» **What to produce**
Once you reach the line containing "NumNoHitsEvents, 5: 1194 -> 1050", reproduce it and every later line exactly, through the end of the data.

» **Content revision data**

--- START ---

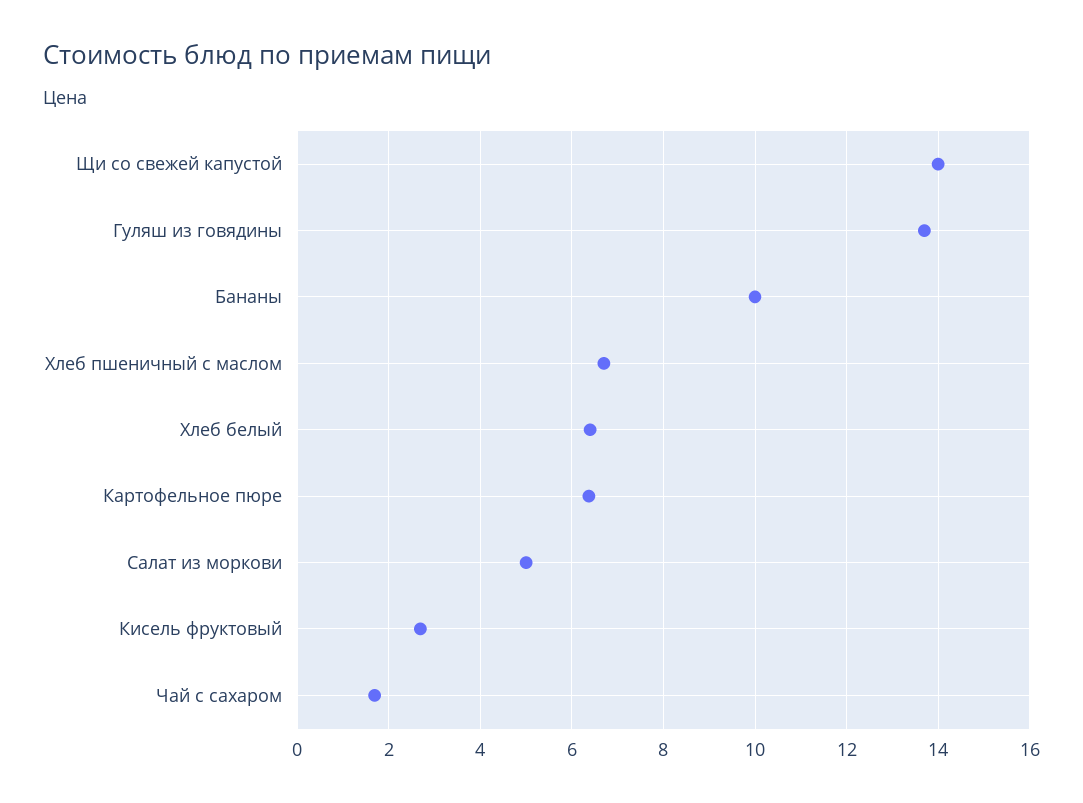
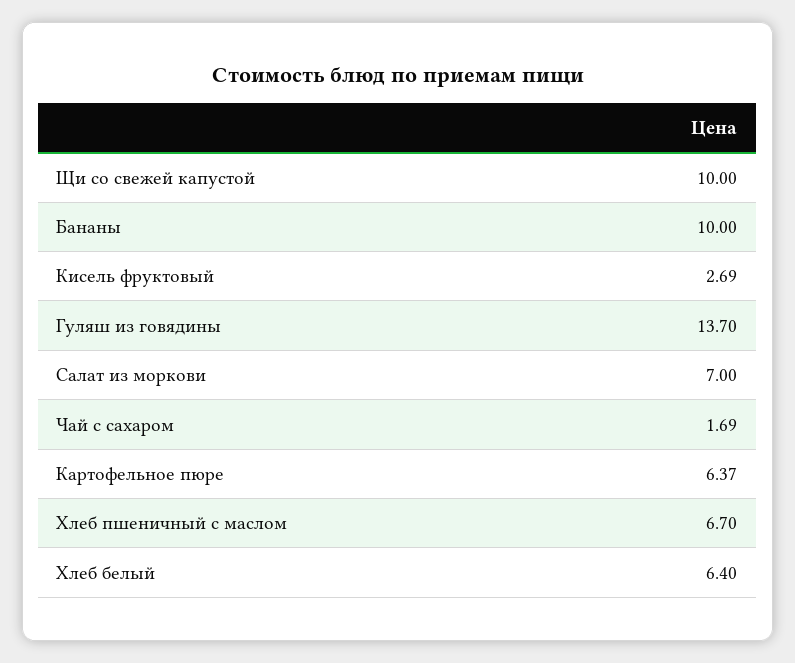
Щи со свежей капустой: 14 -> 10
Салат из моркови: 5 -> 7

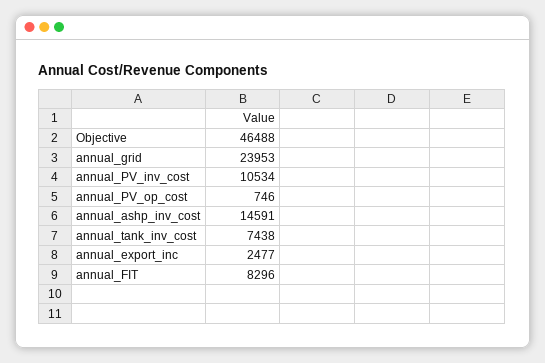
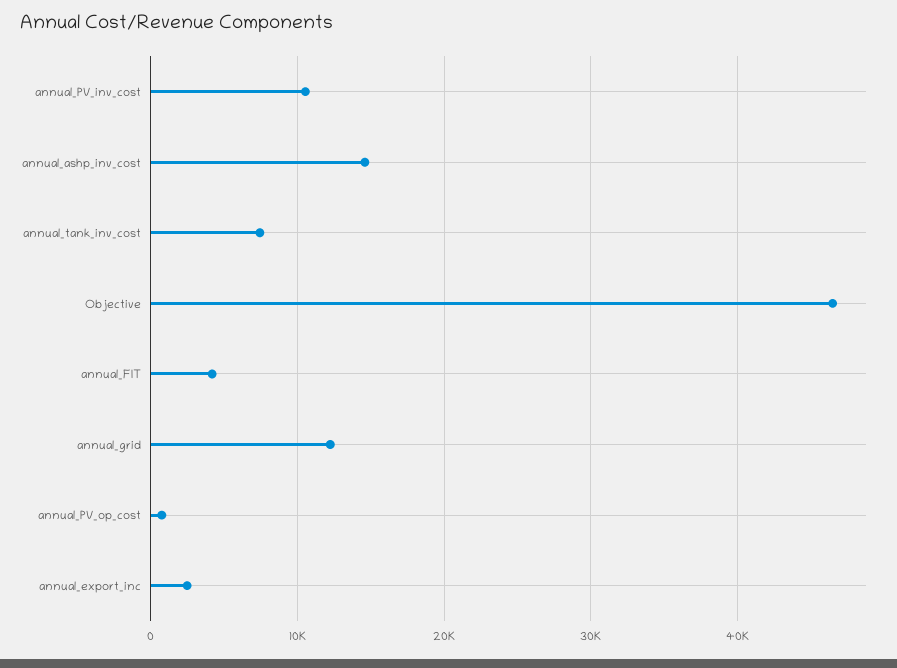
annual_grid: 23953 -> 12000
annual_FIT: 8296 -> 4000

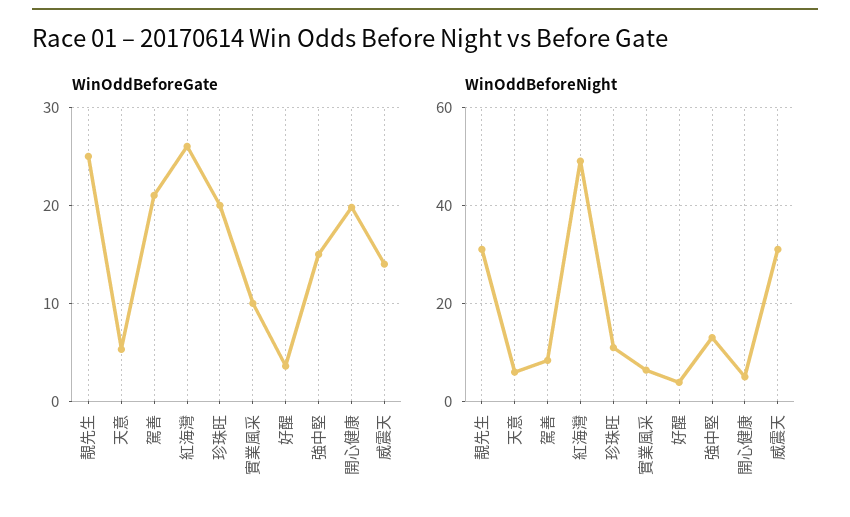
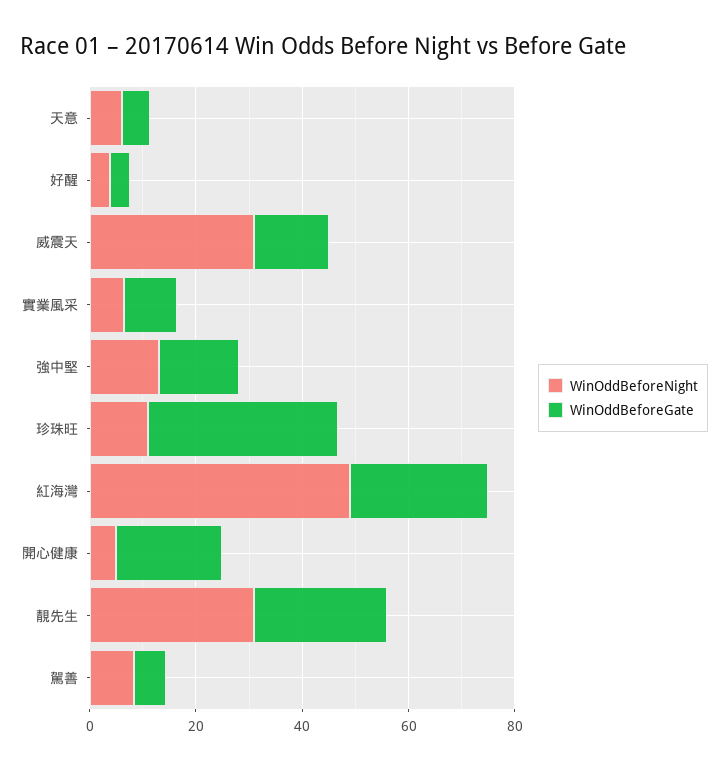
WinOddBeforeGate, 駕善: 21 -> 5
WinOddBeforeGate, 珍珠旺: 20 -> 35

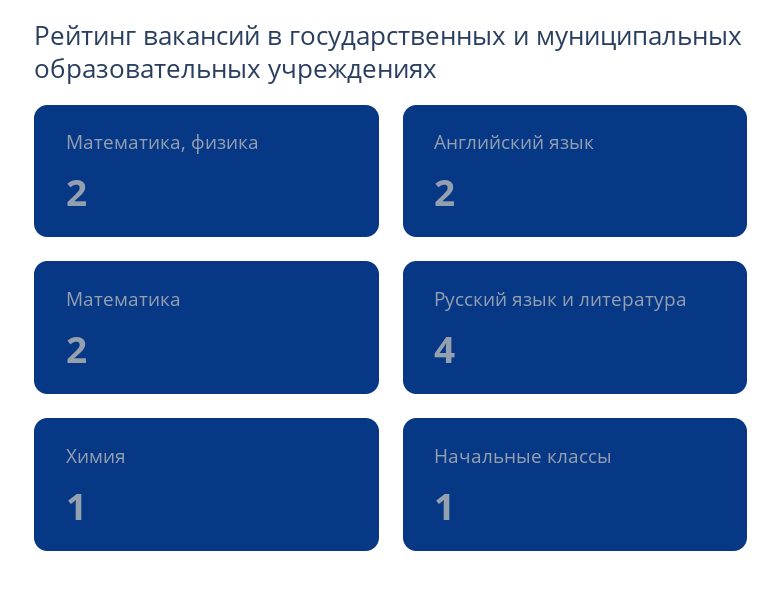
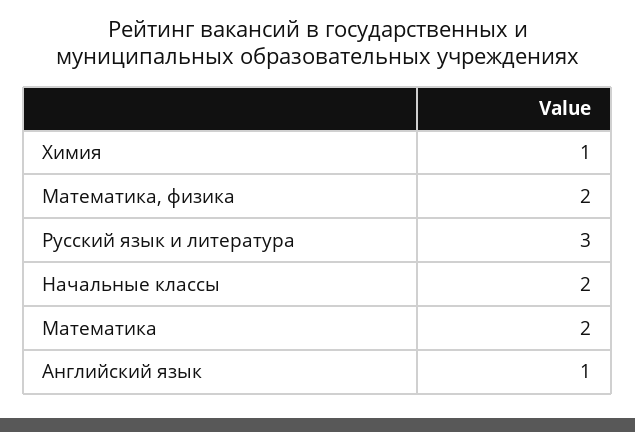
Английский язык: 2 -> 1
Русский язык и литература: 4 -> 3
Начальные классы: 1 -> 2

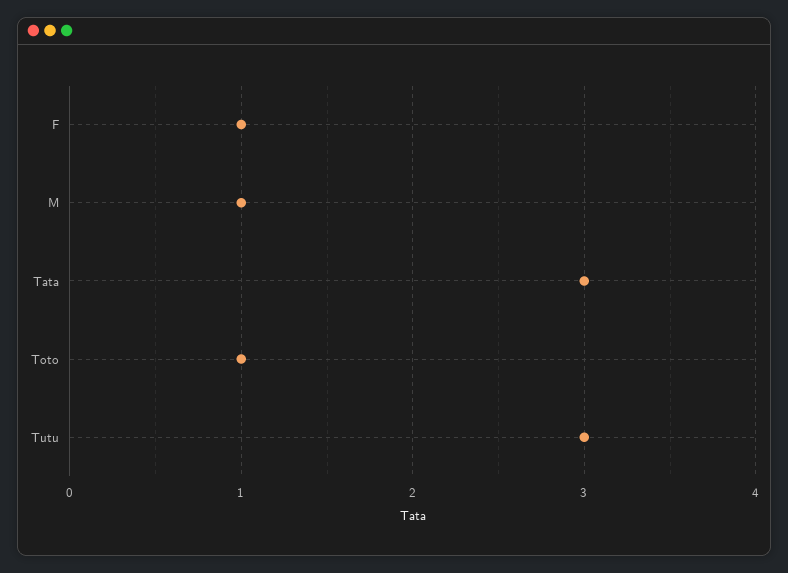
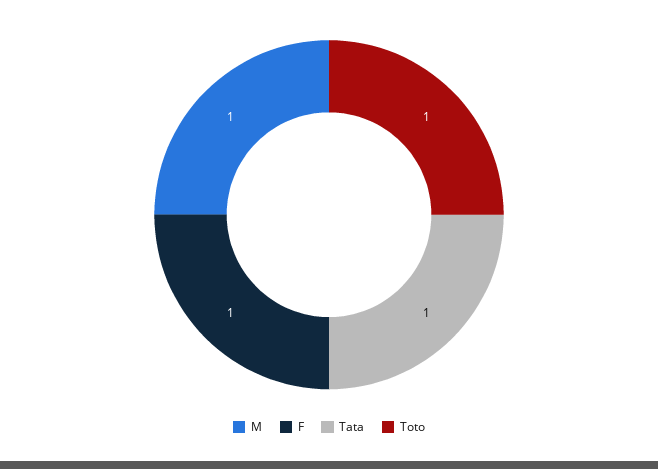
Tata: 3 -> 1
Tutu: 3 -> none

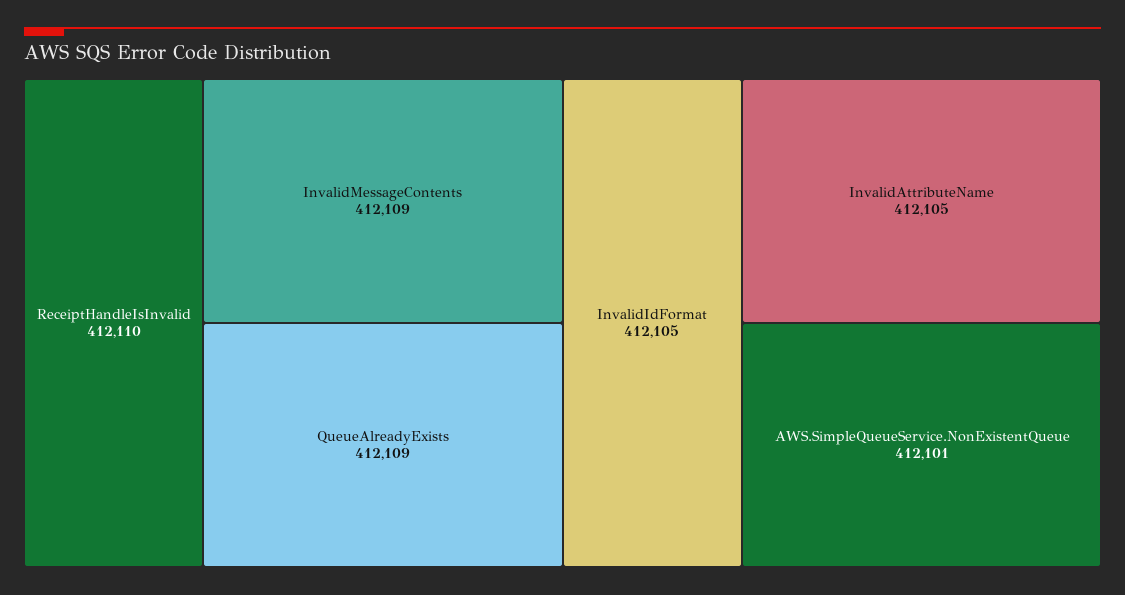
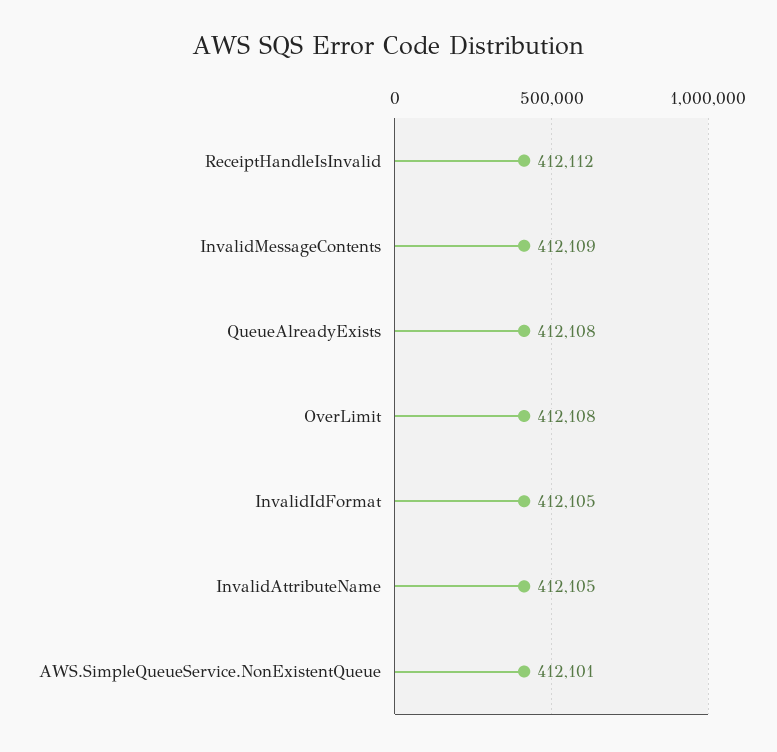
ReceiptHandleIsInvalid: 412110 -> 412112
QueueAlreadyExists: 412109 -> 412108
OverLimit: none -> 412108

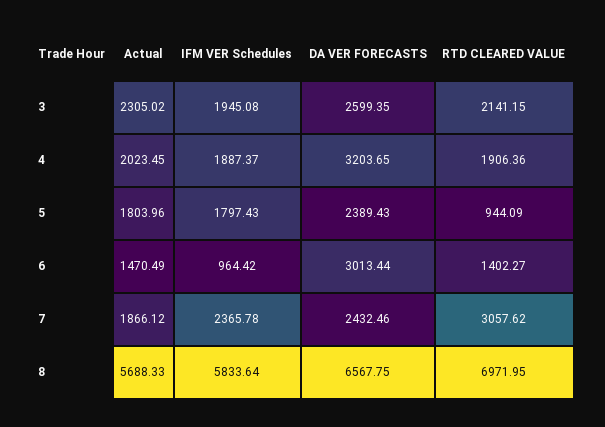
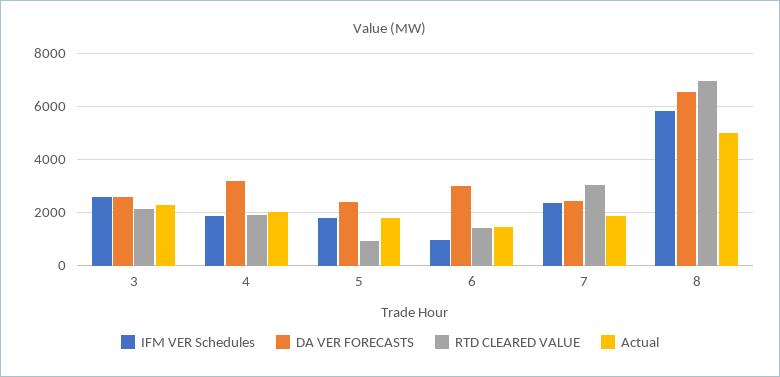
IFM VER Schedules, 3: 1945.08 -> 2500
Actual, 8: 5688.33 -> 5000

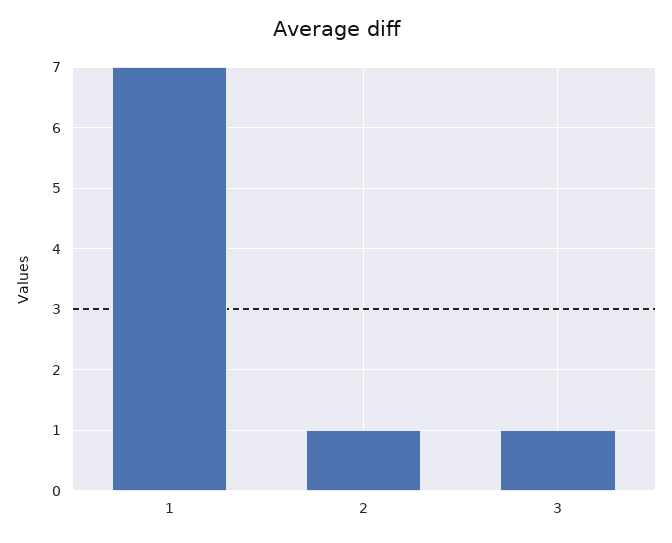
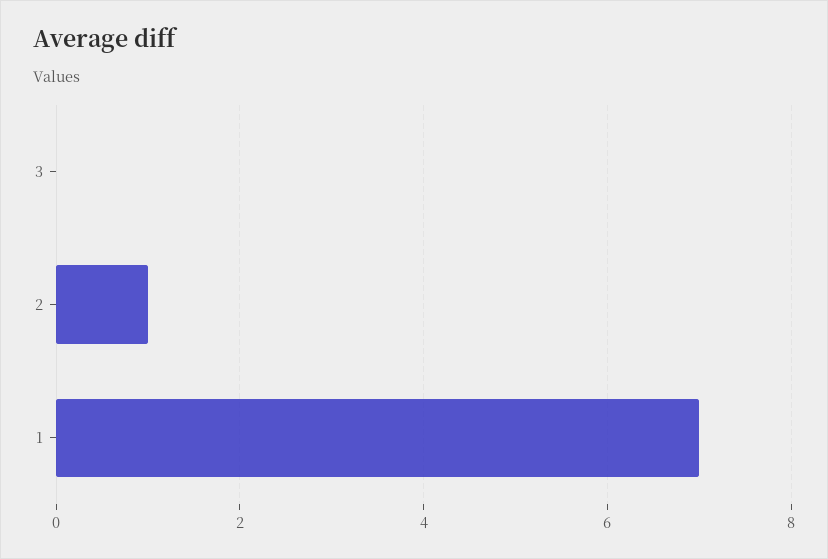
3: 1 -> 0

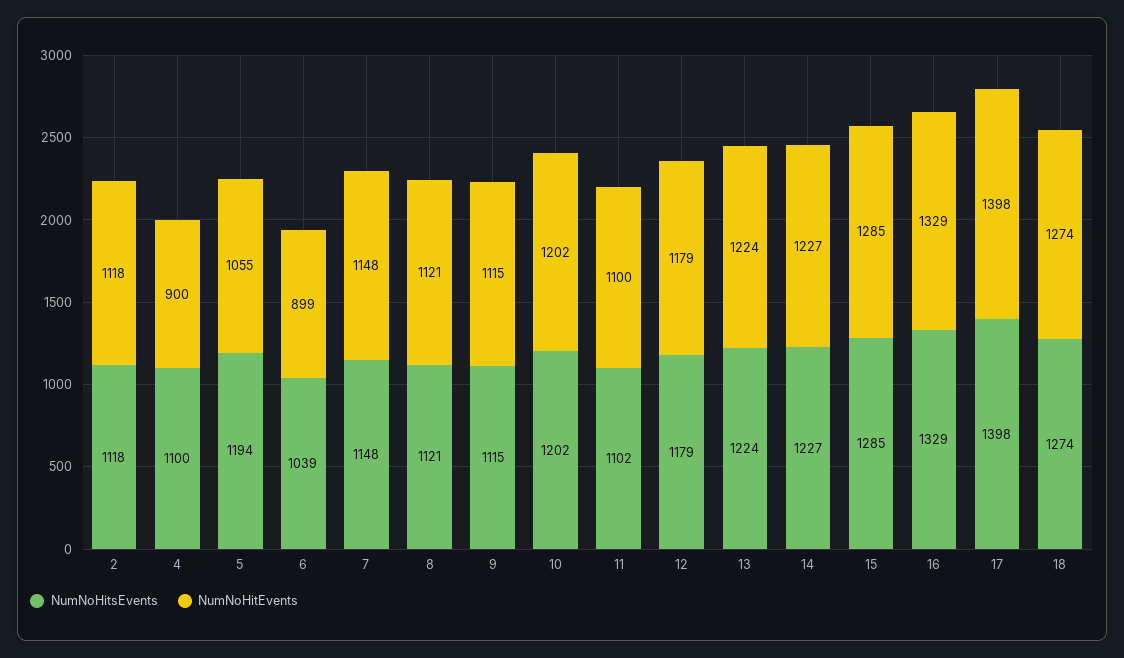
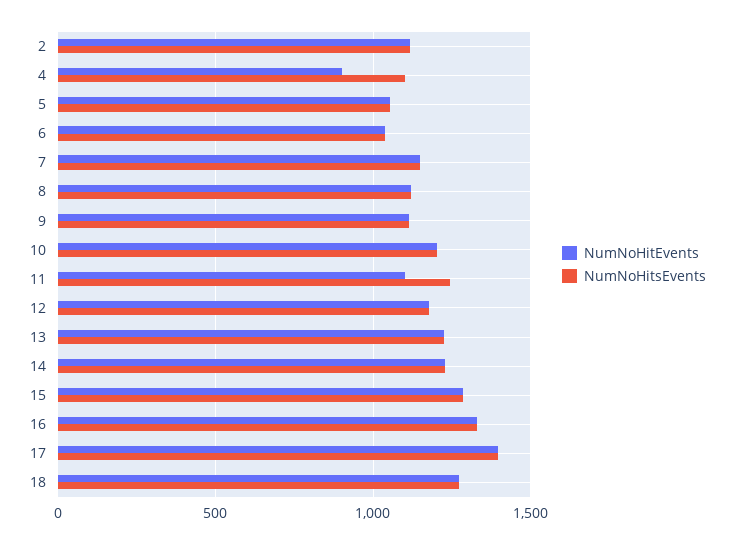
NumNoHitsEvents, 5: 1194 -> 1050
NumNoHitEvents, 6: 899 -> 1050
NumNoHitsEvents, 11: 1102 -> 1250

--- END ---

» **Completed task**
NumNoHitsEvents, 5: 1194 -> 1050
NumNoHitEvents, 6: 899 -> 1050
NumNoHitsEvents, 11: 1102 -> 1250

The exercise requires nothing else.